This week’s makers are Jaber Hanhan, MD, clinical fellow and Jeremy Juang, MD, PhD, with the Department of Anesthesia and Perioperative Care. Let’s take a look at what they made.
Q: What did you make?
We built a life-size, anatomically accurate, 3D-printed spine model with a transparent subarachnoid channel to directly visualize how spinal anesthetic solution spreads.
Q: Why did you want to make it?
Spinal anesthesia is essential for cesarean delivery, but the spread of medication in cerebrospinal fluid can’t be visualized directly in patients. Existing models lacked anatomical fidelity. We wanted a model that was both accurate and practical for research and teaching.
Q: What was your process?
We partnered with the UCSF Makers Lab and consulted Scott, who designed the spine from open-source data. The model was refined in Blender, 3D-printed as an osseous (bone) structure, and paired with a transparent channel filled with fluid to mimic CSF (cerebrospinal fluid); dye injections were then performed and recorded to measure spread velocity and distribution.
Q: What was the hardest part of the process?
Capturing bodily accuracy was challenging. The model cannot fully replicate features like nerve roots, CSF pulsatility (the cyclic variation in blood flow and pressure due to the heart pumping), or tissue compliance, so balancing realism with practicality was the hardest aspect.
Scott mentioned that the production of the spine was a challenge due to the size of the model. The Bambu X1C 3D printer has a print volume of 256mm x 256mm, so the print was split into multiple parts and glued together using industrial adhesive and dowels for alignment.
Q: What was your favorite part of the process?
Seeing the dye spread in real time through the transparent channel was the most exciting. It allowed us to watch the dynamics of spinal anesthesia unfold—something not possible in patients.
Q: What do you want to make next?
We want to enhance the model by adding features such as a central cord analogue, flow pulsation to mimic cardiac and respiratory influences, and temperature control to better approximate bodily conditions.

__Extracted information__
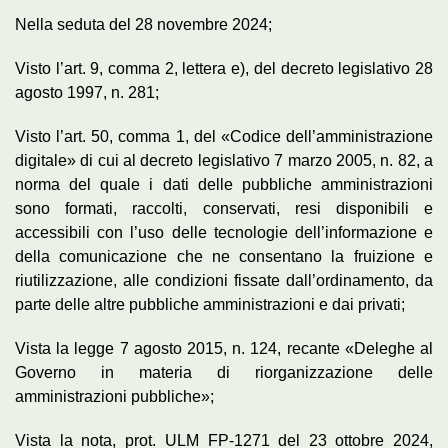
Nella seduta del 28 novembre 2024;
Visto l’art. 9, comma 2, lettera e), del decreto legislativo 28
agosto 1997, n. 281;
Visto l’art. 50, comma 1, del «Codice dell’amministrazione
digitale» di cui al decreto legislativo 7 marzo 2005, n. 82, a
norma del quale i dati delle pubbliche amministrazioni
sono formati, raccolti, conservati, resi disponibili e
accessibili con l’uso delle tecnologie dell’informazione e
della comunicazione che ne consentano la fruizione e
riutilizzazione, alle condizioni fissate dall’ordinamento, da
parte delle altre pubbliche amministrazioni e dai privati;
Vista la legge 7 agosto 2015, n. 124, recante «Deleghe al
Governo in materia di riorganizzazione delle
amministrazioni pubbliche»;
Vista la nota, prot. ULM_FP-1271 del 23 ottobre 2024,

__Task goal__
Copy out the spine model interview in full, word for word. The entries on this page were taken from a different source than the spine model interview.

__Worked solution__
This week’s makers are Jaber Hanhan, MD, clinical fellow and Jeremy Juang, MD, PhD, with the Department of Anesthesia and Perioperative Care. Let’s take a look at what they made.
Q: What did you make?
We built a life-size, anatomically accurate, 3D-printed spine model with a transparent subarachnoid channel to directly visualize how spinal anesthetic solution spreads.
Q: Why did you want to make it?
Spinal anesthesia is essential for cesarean delivery, but the spread of medication in cerebrospinal fluid can’t be visualized directly in patients. Existing models lacked anatomical fidelity. We wanted a model that was both accurate and practical for research and teaching.
Q: What was your process?
We partnered with the UCSF Makers Lab and consulted Scott, who designed the spine from open-source data. The model was refined in Blender, 3D-printed as an osseous (bone) structure, and paired with a transparent channel filled with fluid to mimic CSF (cerebrospinal fluid); dye injections were then performed and recorded to measure spread velocity and distribution.
Q: What was the hardest part of the process?
Capturing bodily accuracy was challenging. The model cannot fully replicate features like nerve roots, CSF pulsatility (the cyclic variation in blood flow and pressure due to the heart pumping), or tissue compliance, so balancing realism with practicality was the hardest aspect.
Scott mentioned that the production of the spine was a challenge due to the size of the model. The Bambu X1C 3D printer has a print volume of 256mm x 256mm, so the print was split into multiple parts and glued together using industrial adhesive and dowels for alignment.
Q: What was your favorite part of the process?
Seeing the dye spread in real time through the transparent channel was the most exciting. It allowed us to watch the dynamics of spinal anesthesia unfold—something not possible in patients.
Q: What do you want to make next?
We want to enhance the model by adding features such as a central cord analogue, flow pulsation to mimic cardiac and respiratory influences, and temperature control to better approximate bodily conditions.